> _选段_:
==*==

时间:2014年07月21日 分类:推荐论文 次数:

即兴音乐创作作为一种相对于文本音乐创作更为灵活和自由的音乐创作形式而独立存在。在这种特殊的创作形式中,作曲家没有足够的时间按照文本创作的动机发展模式逻辑地、理性地并高度依赖传统作曲技法来写作,而是一种感性占据主要地位的创作模式。然而,无论这种

  摘要:即兴音乐创作作为一种相对于文本音乐创作更为灵活和自由的音乐创作形式而独立存在。在这种特殊的创作形式中,作曲家没有足够的时间按照文本创作的动机发展模式逻辑地、理性地并高度依赖传统作曲技法来,而是一种感性占据主要地位的创作模式。然而,无论这种一维性的创作中“感性”与“偶然”占据何等重要的位置,作曲家的创作与演奏习惯仍作为一个不可忽略的重要因素与这些“感性”和“偶然”一同贯穿于整部作品的创作过程中。

==*==

> _记录集_:
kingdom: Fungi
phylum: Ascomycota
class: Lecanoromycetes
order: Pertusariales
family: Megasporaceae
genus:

==*==

> _作业要求_:
[a] 请将选段中以"摘要:即兴音乐创作作为"开头的那一段改写得更简短,并保留其主要事实。
[b] 根据选段,在即兴音乐创作中,什么与"感性"和"偶然"一同贯穿整部作品的创作过程?
[c] 请紧接这篇关于即兴音乐创作的选段的最后一句,续写下文。

> _练习答案_:
[a] 即兴音乐创作是一种比文本音乐创作更灵活、更自由的独立创作形式。作曲家在其中没有充足的时间像文本创作那样,依靠动机发展和传统作曲技法进行理性写作,因此这是一种以感性为主的创作模式。在这种一维性的创作中,"感性"与"偶然"固然十分重要,但作曲家的创作与演奏习惯同样是不可忽略的因素,并与二者一同贯穿整部作品的创作过程。

[b] 作曲家的创作与演奏习惯。

[c]
  关键词:论文发表期刊,音乐艺术论文,即兴创作,音子,习惯,链式发展

  在详细论述文章主体思想之前,有两个音乐学专有名词需要作出详细解释。一个是“即兴创作”,另一个是“音子”。

  即兴创作是相对于“文本创作”而命名的一个音乐学名词。但在事实上,往往不同的音乐家对即兴创作这一概念的默认范筹不尽相同。早在二十世纪末的一段时期内,部分音乐美学家就已提出应赋于“即兴创作”这一名词更明晰的解释。他们认为应将“即兴创作”分为广义与狭义两个概念,并指出各自的含义,即:狭义的即兴创作是指作曲家完全脱离笔下创作形式而介以某种乐器为媒体所即时演奏的音乐作品。广义的即兴创作除包含所有的狭义即兴创作之外,还包括作曲家案头中因一时灵感而随手记录的片段性音响素材。但我认为这种观点也不科学,我只将那些脱离案头而只用乐器所临时奏响的“即时、即逝”的音乐作品归纳到即兴创作的范围内。只所以我不把文本创作中由于作曲家“灵感突现”而记录下来的音乐素材作为即兴创作的一部分,是因为虽然这种“灵感突现”所带来的音响材料带有一定的“即兴性”,但它作为文本创作的一部分,仅仅体现创作过程中作曲家所必要的灵感,而并不具备真正的“即兴”本质意义。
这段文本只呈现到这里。